WORK ORDER:
What follows is a set of records. Retype them exactly, leaving out the pictures.
* * * * *
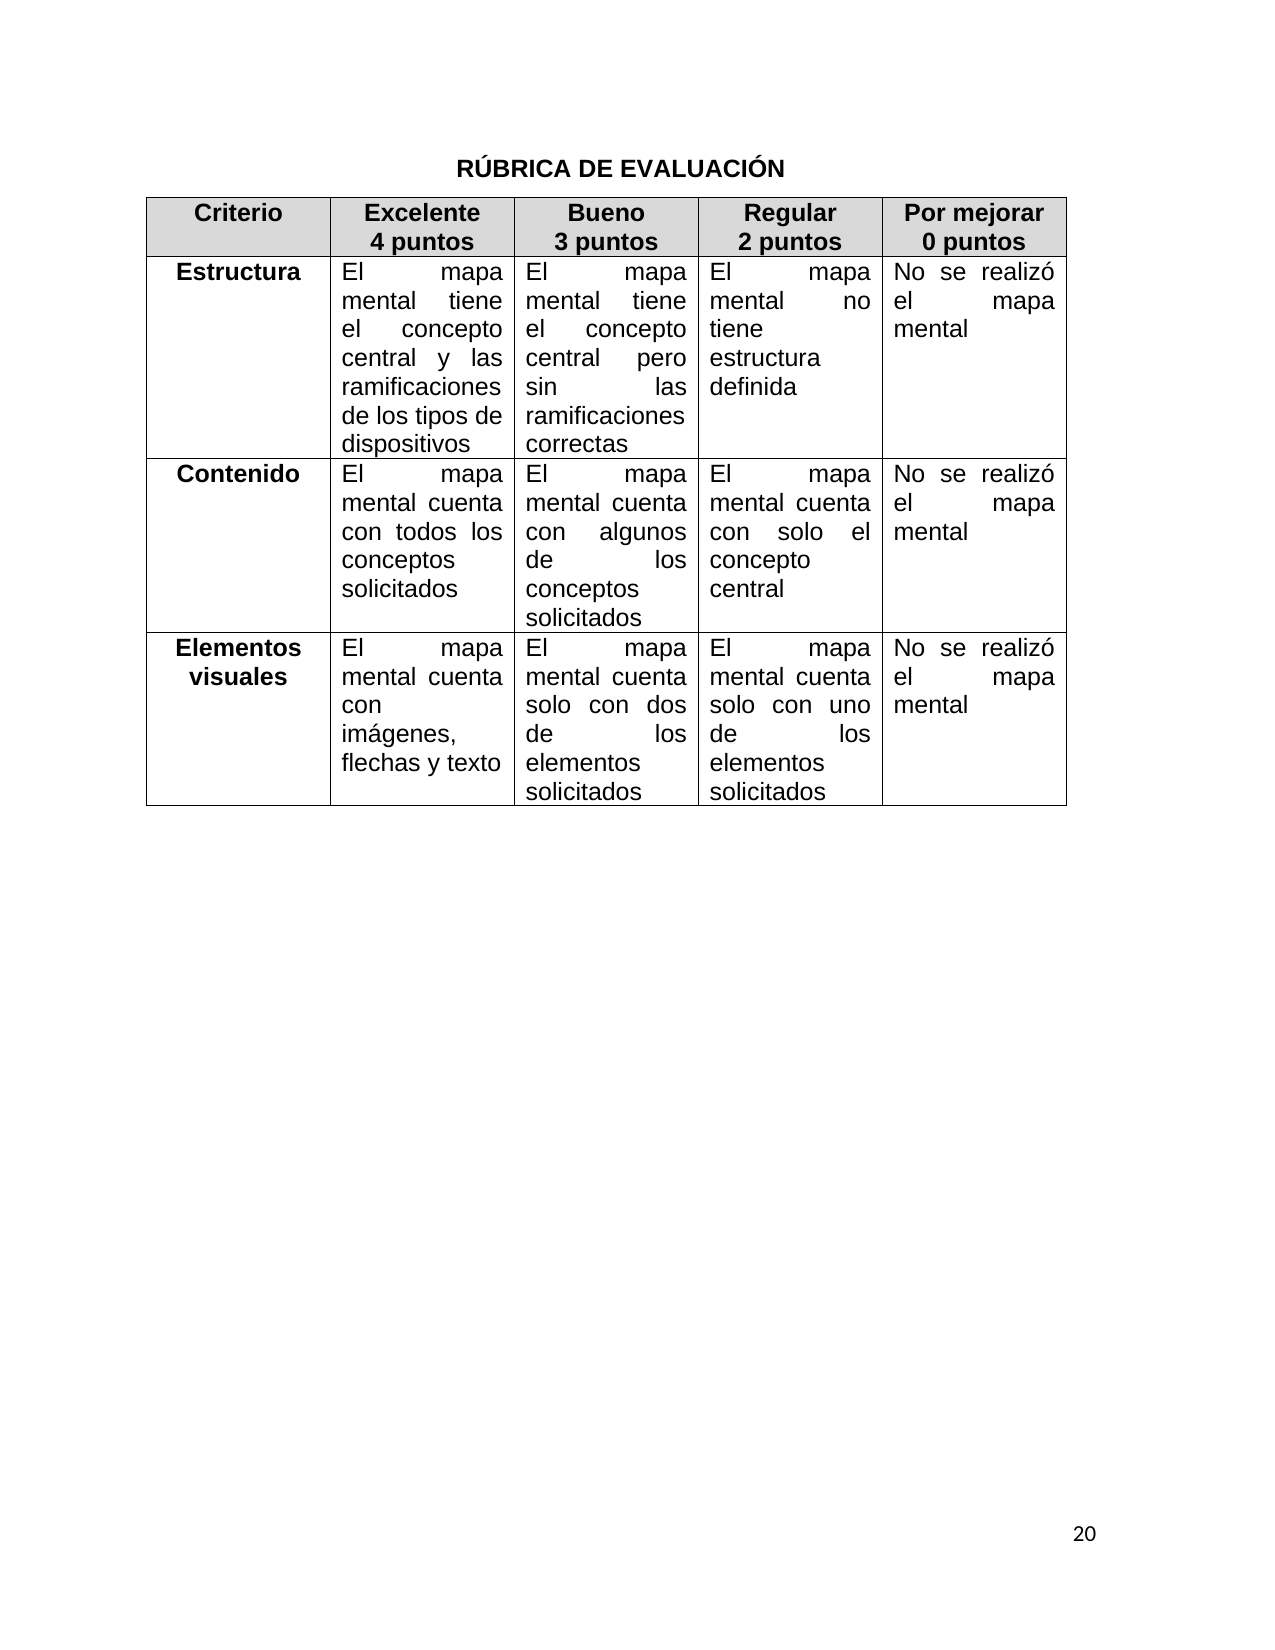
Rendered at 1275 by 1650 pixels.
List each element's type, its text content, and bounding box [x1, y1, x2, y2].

table_cell El mapa mental tiene el concepto central pero sin las ramificaciones correctas [515, 257, 698, 458]
table_cell Elementos visuales [147, 633, 330, 805]
table_cell No se realizó el mapa mental [883, 459, 1066, 632]
text RÚBRICA DE EVALUACIÓN [146, 154, 1096, 183]
table_cell No se realizó el mapa mental [883, 633, 1066, 805]
table_header Excelente 4 puntos [331, 198, 514, 256]
table_cell Contenido [147, 459, 330, 632]
table_cell El mapa mental cuenta con algunos de los conceptos solicitados [515, 459, 698, 632]
table_cell Estructura [147, 257, 330, 458]
table_header Por mejorar 0 puntos [883, 198, 1066, 256]
table_header Bueno 3 puntos [515, 198, 698, 256]
table_cell El mapa mental tiene el concepto central y las ramificaciones de los tipos de dispositivos [331, 257, 514, 458]
table_cell El mapa mental cuenta con imágenes, flechas y texto [331, 633, 514, 805]
table_header Regular 2 puntos [699, 198, 882, 256]
table_header Criterio [147, 198, 330, 256]
table_cell El mapa mental cuenta solo con uno de los elementos solicitados [699, 633, 882, 805]
table_cell No se realizó el mapa mental [883, 257, 1066, 458]
table_cell El mapa mental cuenta con solo el concepto central [699, 459, 882, 632]
table_cell El mapa mental cuenta con todos los conceptos solicitados [331, 459, 514, 632]
table_cell El mapa mental no tiene estructura definida [699, 257, 882, 458]
table_cell El mapa mental cuenta solo con dos de los elementos solicitados [515, 633, 698, 805]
* * * * *
TASK SOLUTION:
Rendered at 1275 by 1650 pixels.
List each element's type, its text content, and bounding box [x1, y1, x2, y2].

table_cell El mapa mental tiene el concepto central pero sin las ramificaciones correctas [515, 257, 698, 458]
table_cell Elementos visuales [147, 633, 330, 805]
table_cell No se realizó el mapa mental [883, 459, 1066, 632]
text RÚBRICA DE EVALUACIÓN [146, 154, 1096, 183]
table_cell No se realizó el mapa mental [883, 633, 1066, 805]
table_header Excelente 4 puntos [331, 198, 514, 256]
table_cell Contenido [147, 459, 330, 632]
table_cell El mapa mental cuenta con algunos de los conceptos solicitados [515, 459, 698, 632]
table_cell Estructura [147, 257, 330, 458]
table_header Por mejorar 0 puntos [883, 198, 1066, 256]
table_header Bueno 3 puntos [515, 198, 698, 256]
table_cell El mapa mental tiene el concepto central y las ramificaciones de los tipos de dispositivos [331, 257, 514, 458]
table_cell El mapa mental cuenta con imágenes, flechas y texto [331, 633, 514, 805]
table_header Regular 2 puntos [699, 198, 882, 256]
table_header Criterio [147, 198, 330, 256]
table_cell El mapa mental cuenta solo con uno de los elementos solicitados [699, 633, 882, 805]
table_cell No se realizó el mapa mental [883, 257, 1066, 458]
table_cell El mapa mental cuenta con solo el concepto central [699, 459, 882, 632]
table_cell El mapa mental cuenta con todos los conceptos solicitados [331, 459, 514, 632]
table_cell El mapa mental no tiene estructura definida [699, 257, 882, 458]
table_cell El mapa mental cuenta solo con dos de los elementos solicitados [515, 633, 698, 805]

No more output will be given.